DÜN DÜŞTÜK
Daha dün düştük bugün gerçeğe dönüştük.
Yola anlam katanlar, size vefa borçluyum.
Gerçekte/n yaşamak zordur,
Gerçekten anlamak zordur,
Gerçekle yüzleşmek, gerçeği idrak etmek en ağırıdır.
Sayın gerçek, şimdi seni bir yerlere taşıdığıma inanıyorum.
Ben seni gölgem gibi gittiğim her yere götürdüm.
Gerçek, sen benim ufkumdan öte, nutkumdan öte, tutkumdan ve heyecanımdan öte bir yerlerde saklıydın.
Sana bilinçsiz, şuursuz, irrasyonel yaklaştım.
Seni yorgun, bitmiş, tükenmiş haldeyken buldum ve ayağımın altına aldım.
Üzerine bastım.
Sonra sen üzerime sakız gibi yapıştın.
Yürüdüğüm yol, aldığım menzil oldun.
Benimle birlikte beni aştın.
Dağı aştın, denizleri aştın, dünyanın diğer ucuna vardın.
Keşke yaramı bu kadar deşmeseydim diyorum.
Keşke seni onarmaya çalışmasaydım.
Keşke sana hiç rastlamamış olsaydım.
Keşke seni çocukluğumda yaptığım gibi inkârdan gelseydim
Yahutta değiştirmeye çalışsaydım.
Benim gerçeğim o değil Bu deseydim.
Şimdi sen benim ayak izimsin.
Ve seninle yürümek can sıkıcı.
Seni anlamaya çalışmak moral bozucu.
Sana yenilmek en ağırı.
Günün birinde bir ilçede kitap sergimizle var olduk.
Değer kazandık.
Sevgi ve hürmet kazandık.
Saygınlık kazandık.
Herkese tabi böyle yansımadık.
Yardım gayesiyle yanıma yaklaşanlar oldu.
Özellikle bunu entelektüel kesimin yapması şaşırtıcıydı.

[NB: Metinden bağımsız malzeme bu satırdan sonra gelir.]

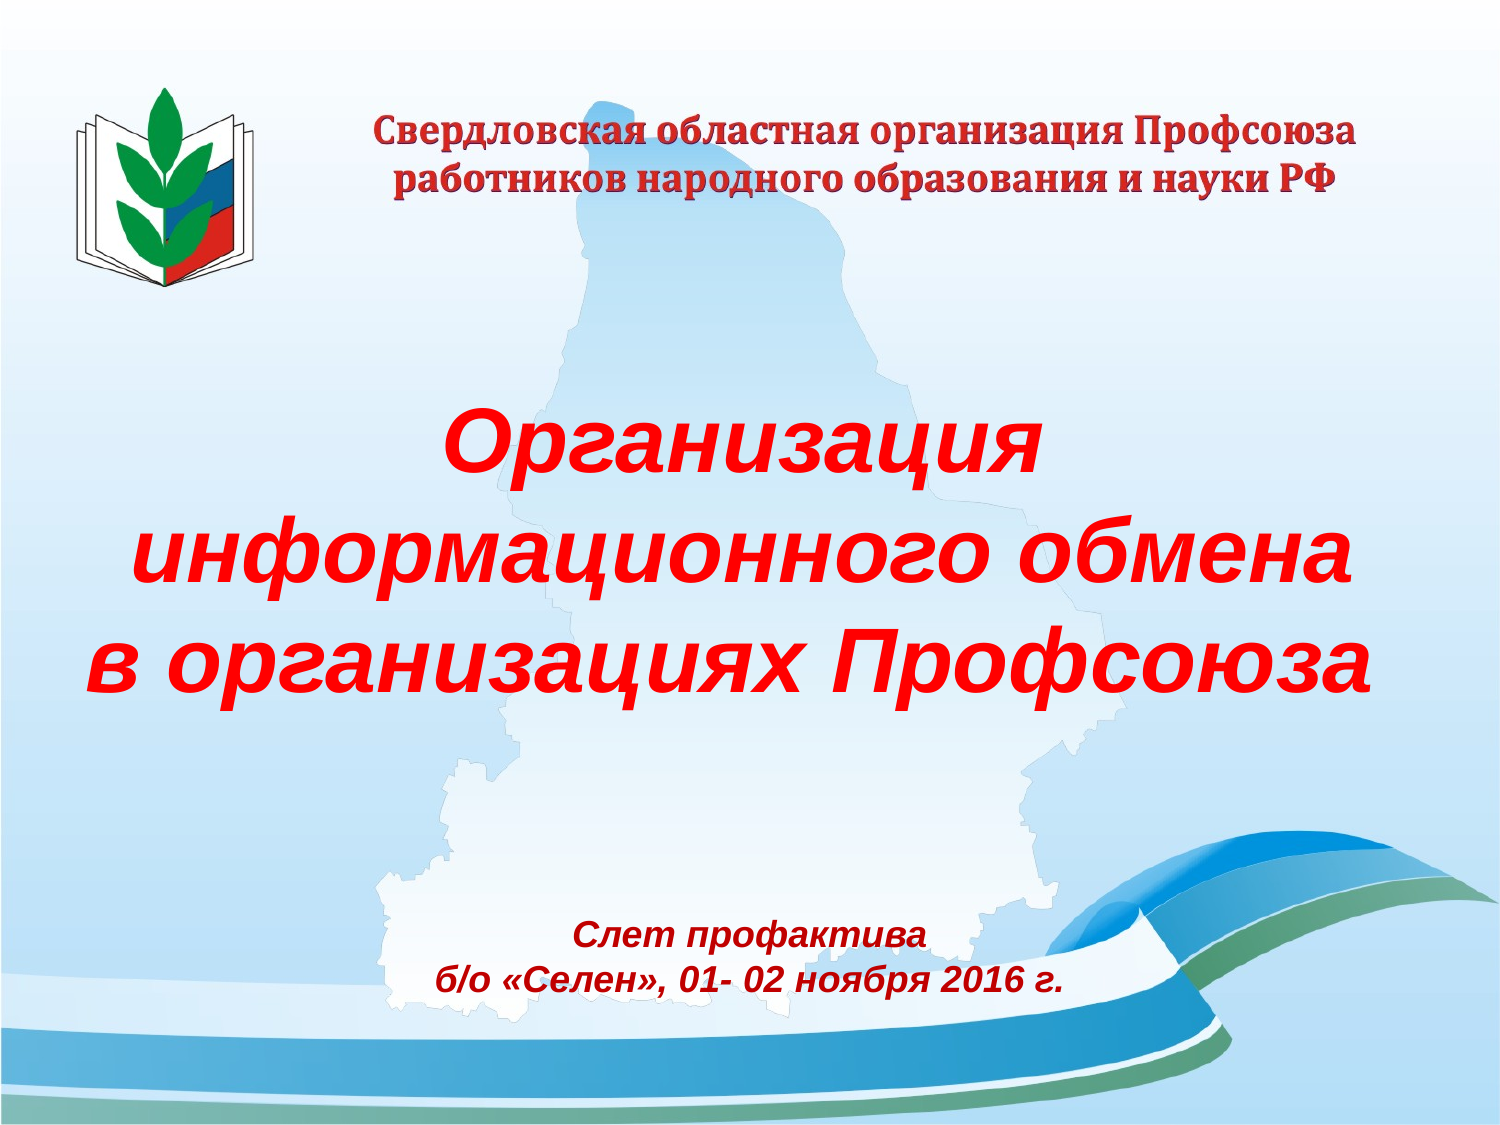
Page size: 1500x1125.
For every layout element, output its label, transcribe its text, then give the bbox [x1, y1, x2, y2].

picture [0, 0, 1500, 1125]
text_box Организация информационного обмена в организациях Профсоюза [41, 373, 1471, 719]
text_box Слет профактива б/о «Селен», 01- 02 ноября 2016 г. [374, 902, 1125, 1008]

Belirtmeliyim ki ben sadece verdiğim hizmetin karşılığını bekliyorum,
Ne eksik ne fazla…
Sanma ki kınanmaktan, küçük düşmekten korkuyoruz.
Çatıştığım niyetimle toplumsal tutumlardır.

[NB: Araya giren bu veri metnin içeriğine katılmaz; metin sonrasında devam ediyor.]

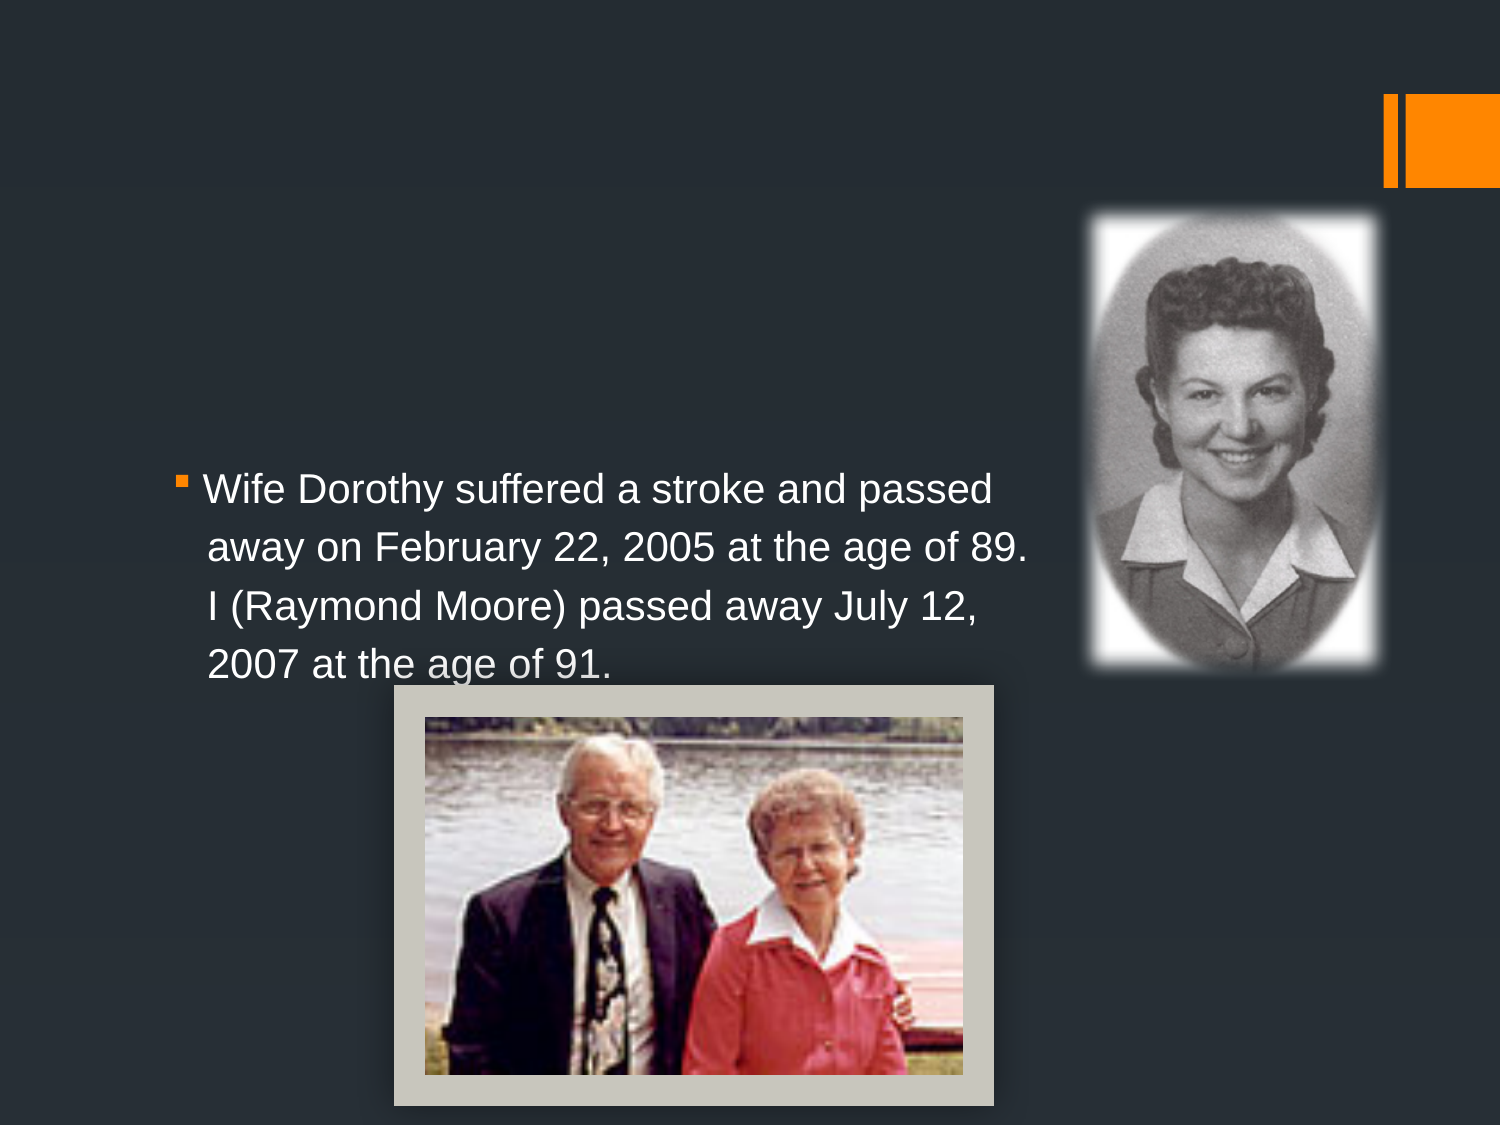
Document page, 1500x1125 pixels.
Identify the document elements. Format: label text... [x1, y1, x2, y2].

list Wife Dorothy suffered a stroke and passed away on February 22, 2005 at the age of 89. I (Raymond Moore) passed away July 12, 2007 at the age of 91. [150, 454, 1350, 1035]
picture [424, 716, 963, 1076]
picture [1074, 197, 1395, 683]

Bu saydığım istisna guruplar dışında bir amca geldi yanıma.
Süleyman ağabey, kitabını imzaladım.
“Yaşın kaç evladım” dedi, cevapladım.
“Biz insanlar yürüdüğümüz halde bu yolun farkına varamıyoruz” dedi.
“unutuyoruz yahut es geçiyoruz, ne mutlu sen bize hatırlatıyorsun, Allah senden razı olsun oğlum” ekledi.
Gözlerim doldu,
“estağfurullah ağabey” dedim.
Bilenleriniz bilirler,
Yazılanlar bu surette yazıldı.
Dolayısıyla Kitabın maksadı belli, ifşa edenlerin de.
Umarım O her daim yolunuzu berrak kılar.
Tertemiz sevgiye ilgi ve muhabbete dilerim her daim layık oluruz.
29 Ekim Cumhuriyet Bayramınızı “Egemenlik Kayıtsız Şartsız Milletindir” idrakiyle tebrik eder ülkemizin girmiş olduğu hendekten bir an önce kurtulmasını ve eski itibar ve istikrarına kavuşmasını tüm kalbimle dilerim.
Tek bayrak, Tek millet, Tek parti… Neler diyorum öyle ben yahu!
Ey güçlü devlet, ey gözü pek iktidar indinizde aldığımız nefesin, yaptığımız çalışmaların büyük cezalara ve adına “yardım” dedikleri bir bedele çarptırılması, açımdan ne kadar hazin ve ne kadar vahimdir bir bilsen.
Şimdi sana Güzergâhtan, vardığım ve varacağım noktadan, ayrıca gelmiş olduğum yoldan selamlar sunuyorum,
Gerçekler çıplak ve yamanmış.
Gerçek yalnızca göze çarpan değil, aynı zamanda yüreğe batanmış.
Ağlamak gerçekmiş, gülmek sahte.
Ağladık biz hep içimize gülmeden önce.